BL and CM are medians of a triangle ABC, right-angled at A. Prove that \( 4(BL^2 + CM^2) = 5BC^2 \).

Hint:

In a right-angled triangle, the length of a median can be calculated using a formula involving the sides of the triangle.

Answer 1

Let \( \triangle ABC \) be a right-angled triangle at \( A \), and let \( BL \) and \( CM \) be the medians from vertices \( B \) and \( C \), respectively. We need to prove that: \[ 4(BL^2 + CM^2) = 5BC^2. \] Step 1: Use the property of medians in a right-angled triangle.
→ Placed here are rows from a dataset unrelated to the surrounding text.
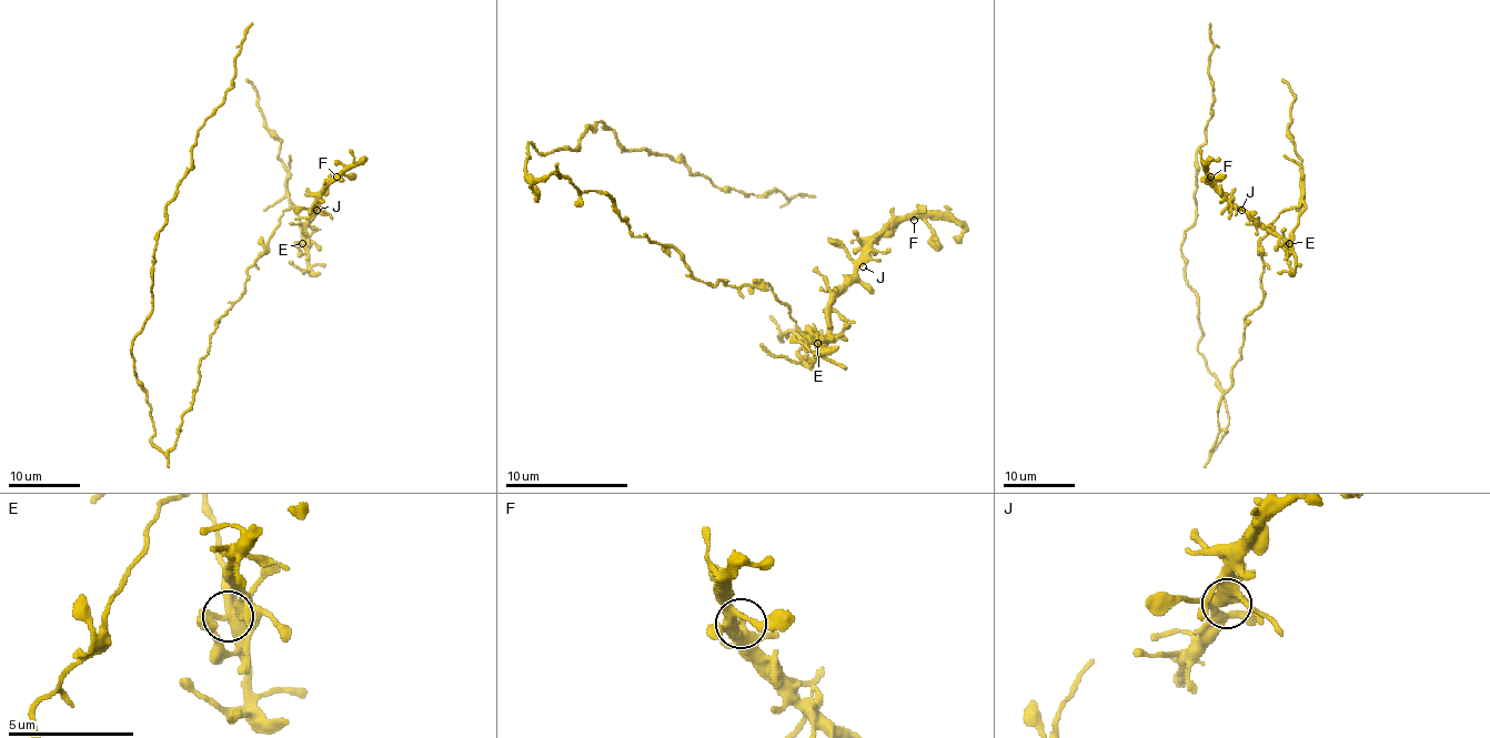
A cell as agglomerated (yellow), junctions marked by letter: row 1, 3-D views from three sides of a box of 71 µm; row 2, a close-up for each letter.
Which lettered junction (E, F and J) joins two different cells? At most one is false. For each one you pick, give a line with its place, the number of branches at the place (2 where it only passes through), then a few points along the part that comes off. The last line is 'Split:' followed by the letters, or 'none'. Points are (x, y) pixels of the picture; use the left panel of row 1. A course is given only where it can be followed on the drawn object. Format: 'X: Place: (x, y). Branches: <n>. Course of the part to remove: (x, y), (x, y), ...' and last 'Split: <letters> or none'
E: Place: (302, 243). Branches: 4. Course of the part to remove: (302, 243), (291, 202), (160, 452), (131, 342), (152, 309), (165, 205), (251, 22)
Split: E

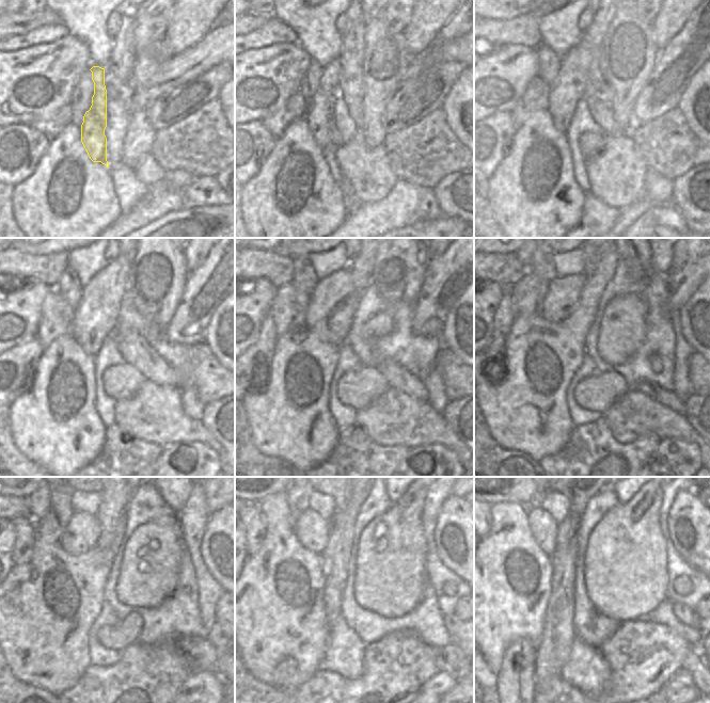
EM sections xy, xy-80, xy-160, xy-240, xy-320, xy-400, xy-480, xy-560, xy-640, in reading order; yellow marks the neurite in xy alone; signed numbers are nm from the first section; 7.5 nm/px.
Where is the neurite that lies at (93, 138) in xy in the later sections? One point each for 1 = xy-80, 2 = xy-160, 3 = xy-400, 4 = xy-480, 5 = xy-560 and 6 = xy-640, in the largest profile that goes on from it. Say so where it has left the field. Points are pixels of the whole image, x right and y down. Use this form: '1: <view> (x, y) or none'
1: xy-80 (341, 137)
2: xy-160 (569, 88)
3: xy-400 (563, 293)
4: xy-480 (81, 533)
5: xy-560 (312, 531)
6: xy-640 (543, 527)

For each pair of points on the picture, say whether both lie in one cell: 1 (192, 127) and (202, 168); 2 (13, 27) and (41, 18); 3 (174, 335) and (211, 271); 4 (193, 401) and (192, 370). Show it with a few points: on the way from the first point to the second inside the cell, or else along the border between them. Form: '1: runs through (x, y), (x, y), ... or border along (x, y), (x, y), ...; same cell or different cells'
1: runs through (201, 137), (202, 158); same cell
2: runs through (17, 21), (33, 20); same cell
3: runs through (190, 319), (206, 287); same cell
4: border along (182, 387), (189, 387), (204, 405); different cells

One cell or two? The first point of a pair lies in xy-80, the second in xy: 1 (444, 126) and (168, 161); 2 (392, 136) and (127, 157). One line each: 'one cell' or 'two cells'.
1: one cell
2: one cell

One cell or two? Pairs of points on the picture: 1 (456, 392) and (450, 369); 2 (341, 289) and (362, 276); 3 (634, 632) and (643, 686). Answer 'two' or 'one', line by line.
1: one
2: two
3: one

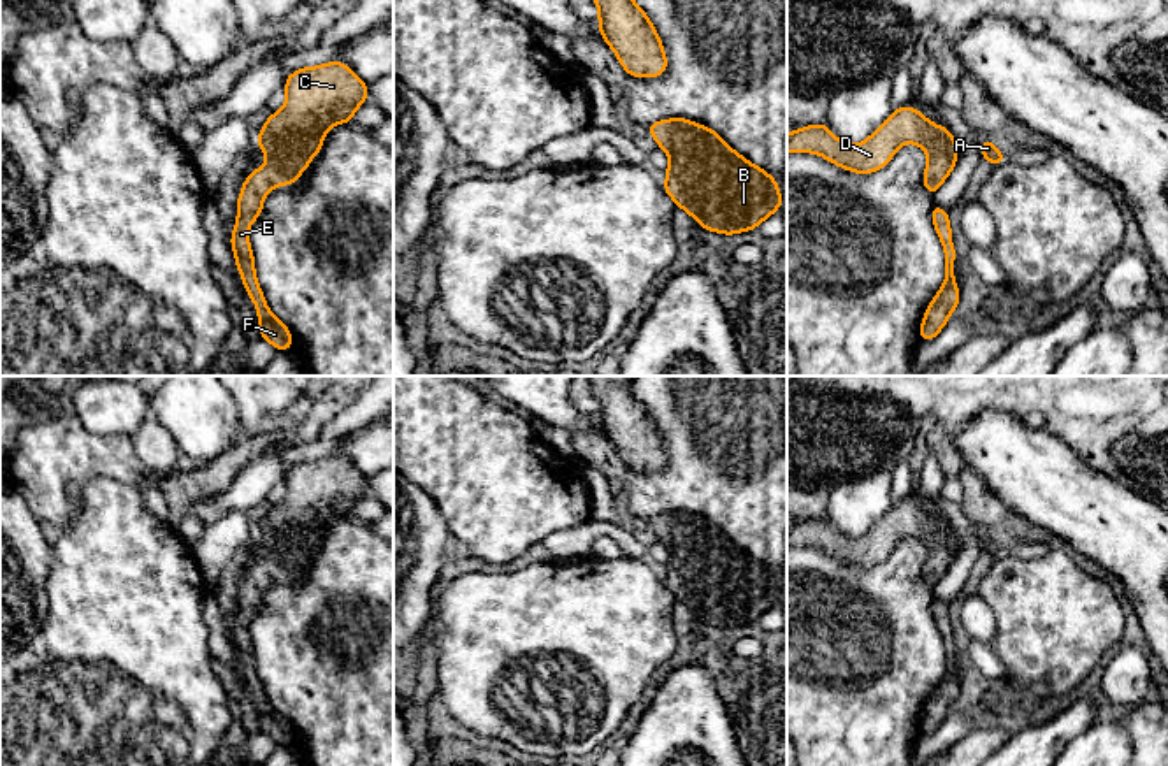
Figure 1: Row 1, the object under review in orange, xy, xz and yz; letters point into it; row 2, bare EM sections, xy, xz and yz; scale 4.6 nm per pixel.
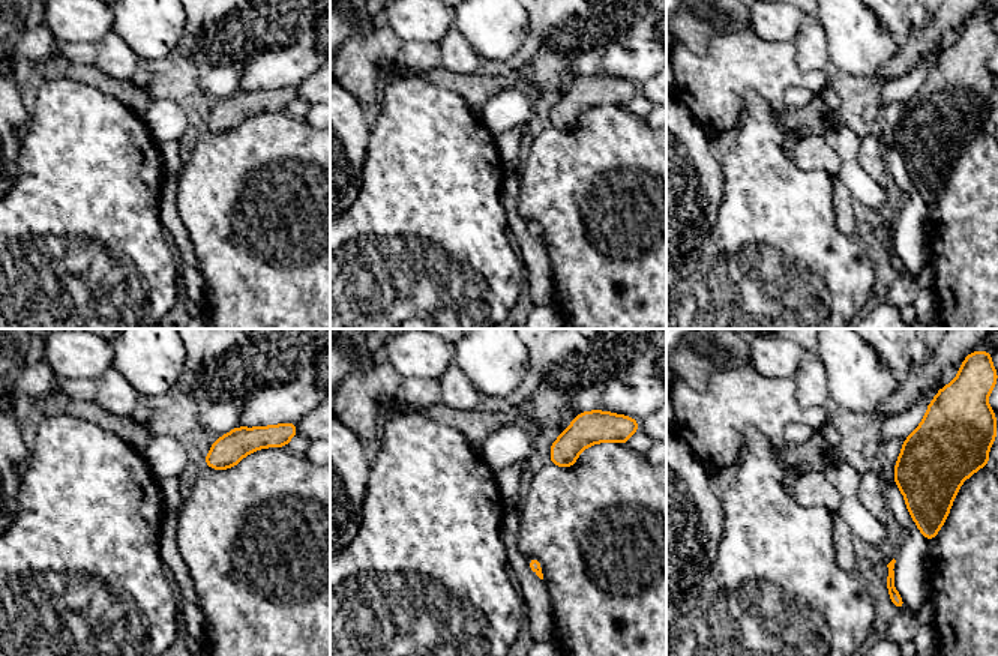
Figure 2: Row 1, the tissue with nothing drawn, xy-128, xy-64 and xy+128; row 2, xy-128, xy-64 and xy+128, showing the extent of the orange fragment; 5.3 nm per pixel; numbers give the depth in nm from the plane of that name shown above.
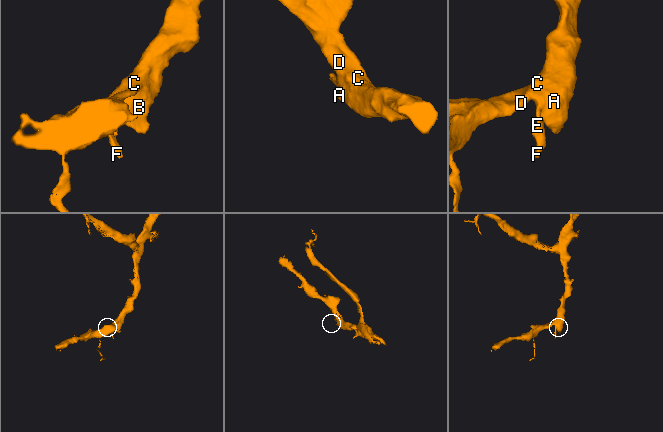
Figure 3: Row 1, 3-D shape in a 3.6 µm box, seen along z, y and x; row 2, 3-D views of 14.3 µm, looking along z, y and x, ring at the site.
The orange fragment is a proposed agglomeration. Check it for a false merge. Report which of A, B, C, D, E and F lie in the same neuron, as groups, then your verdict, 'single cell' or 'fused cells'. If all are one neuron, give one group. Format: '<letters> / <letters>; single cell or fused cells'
A B C D E F; single cell

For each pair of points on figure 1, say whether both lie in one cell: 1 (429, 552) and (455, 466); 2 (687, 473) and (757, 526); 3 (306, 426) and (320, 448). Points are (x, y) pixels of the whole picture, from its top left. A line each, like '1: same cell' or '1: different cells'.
1: different cells
2: same cell
3: different cells

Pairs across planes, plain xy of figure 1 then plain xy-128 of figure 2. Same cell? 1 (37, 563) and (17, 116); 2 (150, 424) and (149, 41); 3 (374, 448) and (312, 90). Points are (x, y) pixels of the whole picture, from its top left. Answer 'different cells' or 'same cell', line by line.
1: same cell
2: different cells
3: different cells

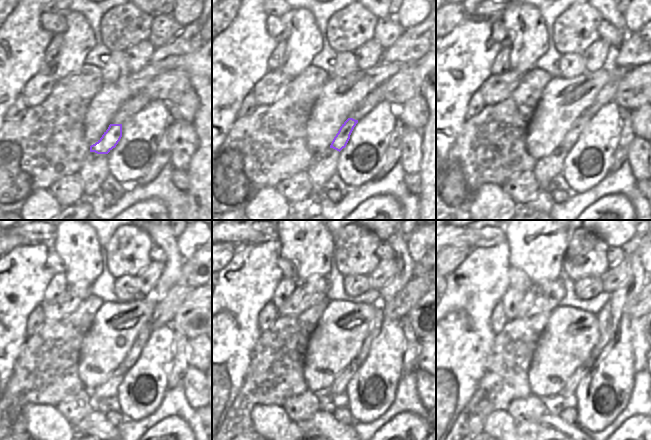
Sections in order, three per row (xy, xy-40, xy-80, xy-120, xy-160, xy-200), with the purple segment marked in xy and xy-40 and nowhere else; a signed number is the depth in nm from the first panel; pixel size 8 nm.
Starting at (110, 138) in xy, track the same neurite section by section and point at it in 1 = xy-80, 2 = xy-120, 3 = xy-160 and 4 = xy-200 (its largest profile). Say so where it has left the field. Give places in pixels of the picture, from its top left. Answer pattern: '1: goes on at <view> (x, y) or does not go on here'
1: goes on at xy-80 (572, 135)
2: goes on at xy-120 (133, 354)
3: goes on at xy-160 (379, 318)
4: goes on at xy-200 (609, 314)

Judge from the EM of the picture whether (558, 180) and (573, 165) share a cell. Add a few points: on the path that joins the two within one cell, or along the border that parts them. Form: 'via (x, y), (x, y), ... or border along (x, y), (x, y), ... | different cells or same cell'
border along (561, 174), (572, 191) | different cells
In a right-angled triangle, the length of the median from the right angle can be given by the formula: \[ BL^2 = \frac{2AB^2 + 2AC^2 - BC^2}{4}. \] Similarly, the length of the median from vertex \( C \) is: \[ CM^2 = \frac{2BC^2 + 2AC^2 - AB^2}{4}. \] Step 2: Add \( BL^2 \) and \( CM^2 \). Now, adding these two equations for \( BL^2 \) and \( CM^2 \): \[ BL^2 + CM^2 = \frac{2AB^2 + 2AC^2 - BC^2}{4} + \frac{2BC^2 + 2AC^2 - AB^2}{4}. \] Simplifying the right-hand side: \[ BL^2 + CM^2 = \frac{2AB^2 + 2AC^2 - BC^2 + 2BC^2 + 2AC^2 - AB^2}{4}. \] \[ BL^2 + CM^2 = \frac{AB^2 + 4AC^2 + BC^2}{4}. \] Step 3: Multiply by 4 to complete the proof. Now, multiply both sides by 4: \[ 4(BL^2 + CM^2) = AB^2 + 4AC^2 + BC^2. \] Since \( \triangle ABC \) is a right-angled triangle, \( AB^2 + AC^2 = BC^2 \) by the Pythagorean theorem. Thus: \[ 4(BL^2 + CM^2) = BC^2 + 4AC^2 + BC^2 = 5BC^2. \]
Conclusion:
We have shown that \( 4(BL^2 + CM^2) = 5BC^2 \).